The records below must be transcribed exactly, with each picture left out.
··· Records for the exercise
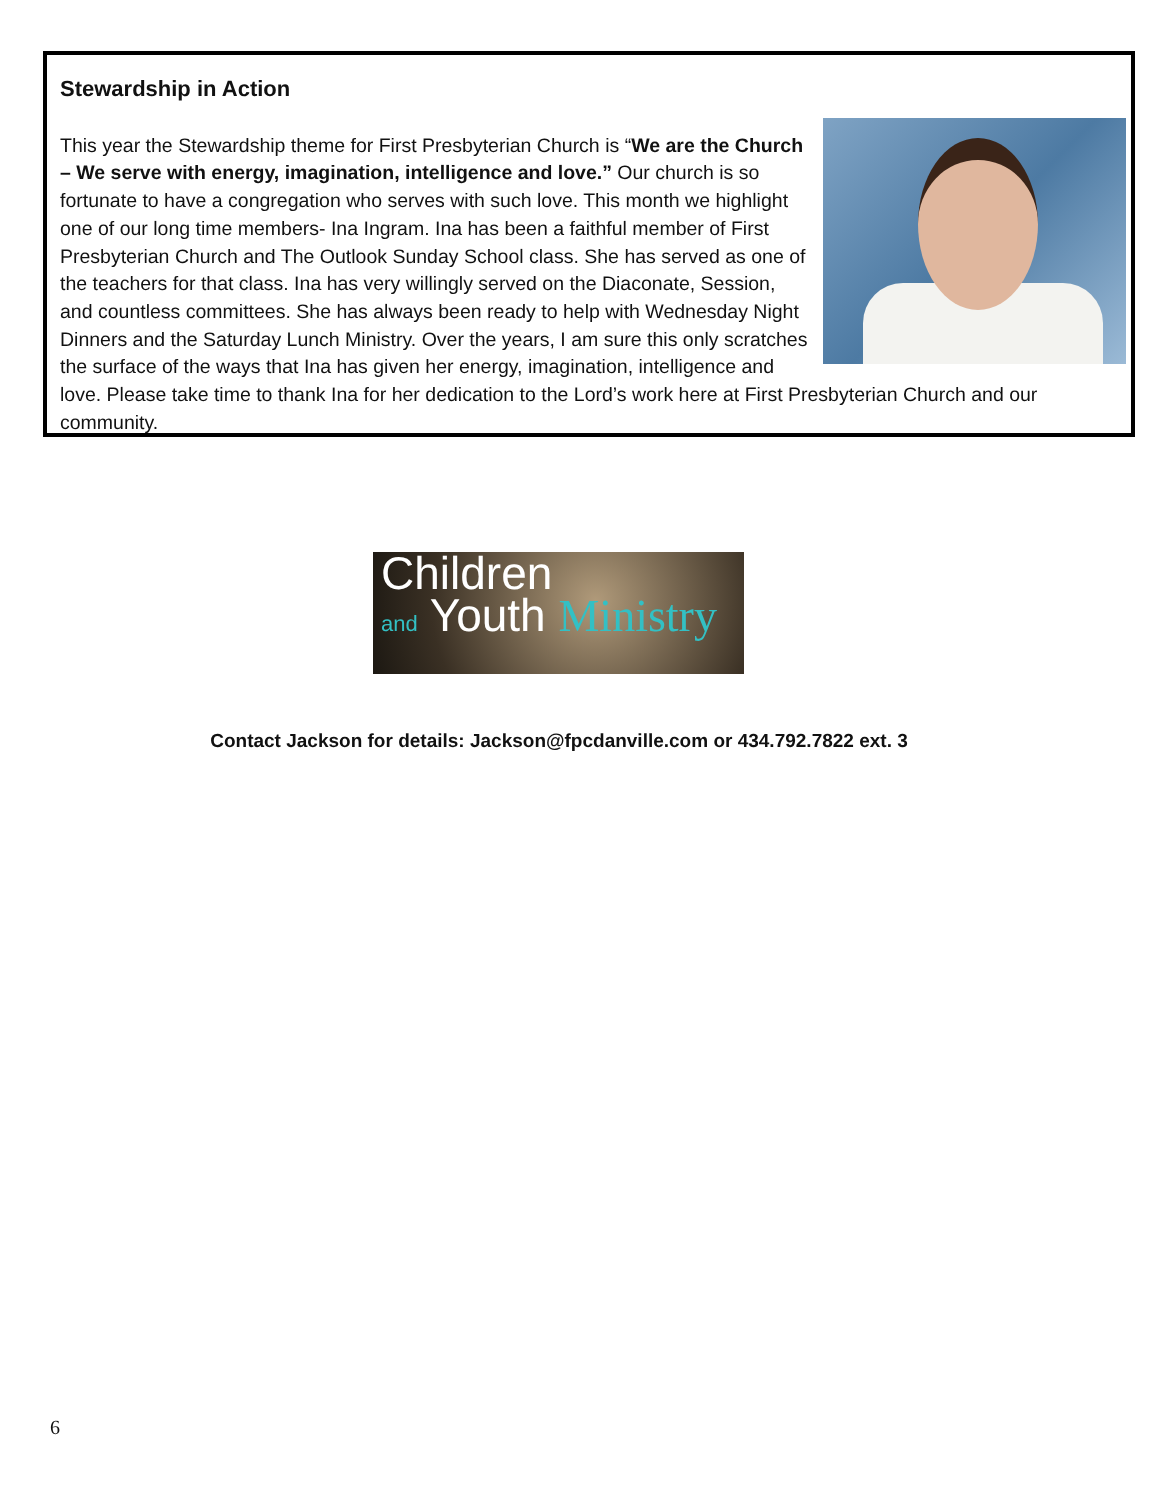Stewardship in Action
This year the Stewardship theme for First Presbyterian Church is “We are the Church – We serve with energy, imagination, intelligence and love.” Our church is so fortunate to have a congregation who serves with such love. This month we highlight one of our long time members- Ina Ingram. Ina has been a faithful member of First Presbyterian Church and The Outlook Sunday School class. She has served as one of the teachers for that class. Ina has very willingly served on the Diaconate, Session, and countless committees. She has always been ready to help with Wednesday Night Dinners and the Saturday Lunch Ministry. Over the years, I am sure this only scratches the surface of the ways that Ina has given her energy, imagination, intelligence and love. Please take time to thank Ina for her dedication to the Lord’s work here at First Presbyterian Church and our community.
Children
and Youth Ministry
Contact Jackson for details: Jackson@fpcdanville.com or 434.792.7822 ext. 3
6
······
Exercise answer »
Stewardship in Action
This year the Stewardship theme for First Presbyterian Church is “We are the Church – We serve with energy, imagination, intelligence and love.” Our church is so fortunate to have a congregation who serves with such love. This month we highlight one of our long time members- Ina Ingram. Ina has been a faithful member of First Presbyterian Church and The Outlook Sunday School class. She has served as one of the teachers for that class. Ina has very willingly served on the Diaconate, Session, and countless committees. She has always been ready to help with Wednesday Night Dinners and the Saturday Lunch Ministry. Over the years, I am sure this only scratches the surface of the ways that Ina has given her energy, imagination, intelligence and love. Please take time to thank Ina for her dedication to the Lord’s work here at First Presbyterian Church and our community.
Children
and Youth Ministry
Contact Jackson for details: Jackson@fpcdanville.com or 434.792.7822 ext. 3
6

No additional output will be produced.